Instructions to follow
Where does the word "INEI" occur in the material? Copy each line that has it.

Data listing
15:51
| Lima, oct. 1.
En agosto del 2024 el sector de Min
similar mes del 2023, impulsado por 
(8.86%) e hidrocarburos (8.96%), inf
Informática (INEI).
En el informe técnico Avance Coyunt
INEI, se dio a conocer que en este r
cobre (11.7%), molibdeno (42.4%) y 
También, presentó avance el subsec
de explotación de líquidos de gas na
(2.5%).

---

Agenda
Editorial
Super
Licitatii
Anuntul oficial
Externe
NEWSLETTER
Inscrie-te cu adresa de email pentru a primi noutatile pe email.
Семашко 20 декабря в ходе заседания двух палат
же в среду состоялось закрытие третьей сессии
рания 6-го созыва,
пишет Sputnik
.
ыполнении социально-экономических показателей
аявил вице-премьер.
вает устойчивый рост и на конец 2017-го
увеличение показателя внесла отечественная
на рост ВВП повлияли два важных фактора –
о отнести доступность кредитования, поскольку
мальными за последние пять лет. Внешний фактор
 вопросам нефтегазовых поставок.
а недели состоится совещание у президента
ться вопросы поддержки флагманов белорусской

...

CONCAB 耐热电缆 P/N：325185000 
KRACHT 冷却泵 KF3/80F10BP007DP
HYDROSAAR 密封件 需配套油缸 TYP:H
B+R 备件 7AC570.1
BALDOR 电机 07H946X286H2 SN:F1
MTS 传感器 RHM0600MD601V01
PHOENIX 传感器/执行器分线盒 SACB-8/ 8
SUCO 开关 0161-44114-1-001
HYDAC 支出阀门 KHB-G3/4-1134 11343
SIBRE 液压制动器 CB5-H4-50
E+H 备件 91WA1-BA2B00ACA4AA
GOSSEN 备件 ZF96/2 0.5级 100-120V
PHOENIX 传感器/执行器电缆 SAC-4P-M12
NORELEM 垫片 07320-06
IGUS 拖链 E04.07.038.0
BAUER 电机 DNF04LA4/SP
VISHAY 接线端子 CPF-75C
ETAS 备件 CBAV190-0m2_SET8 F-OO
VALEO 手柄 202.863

Result of this exercise
Informática (INEI).
INEI, se dio a conocer que en este r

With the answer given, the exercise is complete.